== Source text ==
Agreement to Sell and Purchase the Offered Securities; Placement
Agent.
1.1 Upon
the terms and subject to the conditions hereinafter set forth, at
the Closing (as defined in Section 2 below), the Company will sell
to the Investor, and the Investor will purchase from the Company,
the number of shares of Common Stock and the number of Warrants set
forth on Schedule I of this Agreement below such Investor’s
name at the purchase price set forth therein.
1.2 The
Company has entered into a Placement Agency Agreement (the
“Placement Agency Agreement”) dated the date hereof
with Merriman Curhan Ford & Co. in its capacity as Placement
Agent for the Offering (the “Placement Agent”), and the
Company has agreed to pay the Placement Agent a fee in respect of
the sale of the Common Stock and Warrants.
2.
Delivery of the Shares at Closing . The
completion of the purchase and sale of the Offered Securities (the
“Closing”) shall take place at a place and time (the
“Closing Date”) to be specified by the Company and the
Placement Agent, in accordance with Rule 15c6-1 promulgated under
the Securities Exchange Act of 1934, as amended (the
“Exchange Act”).
===
== Material shown ==
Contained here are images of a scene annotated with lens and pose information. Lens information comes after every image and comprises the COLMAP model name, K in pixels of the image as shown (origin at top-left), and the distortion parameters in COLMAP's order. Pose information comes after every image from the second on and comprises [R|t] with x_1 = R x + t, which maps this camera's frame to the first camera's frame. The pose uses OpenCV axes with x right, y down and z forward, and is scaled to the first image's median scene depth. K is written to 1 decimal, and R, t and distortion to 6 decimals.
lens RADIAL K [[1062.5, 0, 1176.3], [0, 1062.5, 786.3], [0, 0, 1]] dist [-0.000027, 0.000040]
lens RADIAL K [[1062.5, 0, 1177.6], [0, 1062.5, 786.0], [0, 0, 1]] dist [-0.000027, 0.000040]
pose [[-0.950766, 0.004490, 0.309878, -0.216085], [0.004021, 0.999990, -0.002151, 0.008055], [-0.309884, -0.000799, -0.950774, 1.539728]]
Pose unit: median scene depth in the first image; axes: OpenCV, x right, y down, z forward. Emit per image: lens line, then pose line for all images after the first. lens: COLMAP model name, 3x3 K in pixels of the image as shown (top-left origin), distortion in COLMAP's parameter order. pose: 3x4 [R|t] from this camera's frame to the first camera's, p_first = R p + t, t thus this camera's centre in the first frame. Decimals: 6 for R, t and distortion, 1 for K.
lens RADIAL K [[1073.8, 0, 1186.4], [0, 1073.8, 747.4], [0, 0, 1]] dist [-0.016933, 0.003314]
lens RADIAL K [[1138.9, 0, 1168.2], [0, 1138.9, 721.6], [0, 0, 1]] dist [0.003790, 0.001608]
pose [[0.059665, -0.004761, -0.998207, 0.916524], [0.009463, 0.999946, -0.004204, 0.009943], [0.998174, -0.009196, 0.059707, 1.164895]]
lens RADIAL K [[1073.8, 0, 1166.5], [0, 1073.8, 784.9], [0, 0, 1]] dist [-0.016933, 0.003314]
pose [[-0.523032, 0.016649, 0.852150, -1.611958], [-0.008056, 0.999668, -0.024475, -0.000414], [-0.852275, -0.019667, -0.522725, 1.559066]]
===
● Brief A: List every term that the agreement excerpt defines by placing it in quotation marks within parentheses.
● Brief B: According to the agreement excerpt, which firm is acting as Placement Agent for the Offering?

● Written solution A:
Placement Agency Agreement
Placement Agent
Closing
Closing Date
Exchange Act

● Written solution B: Merriman Curhan Ford & Co.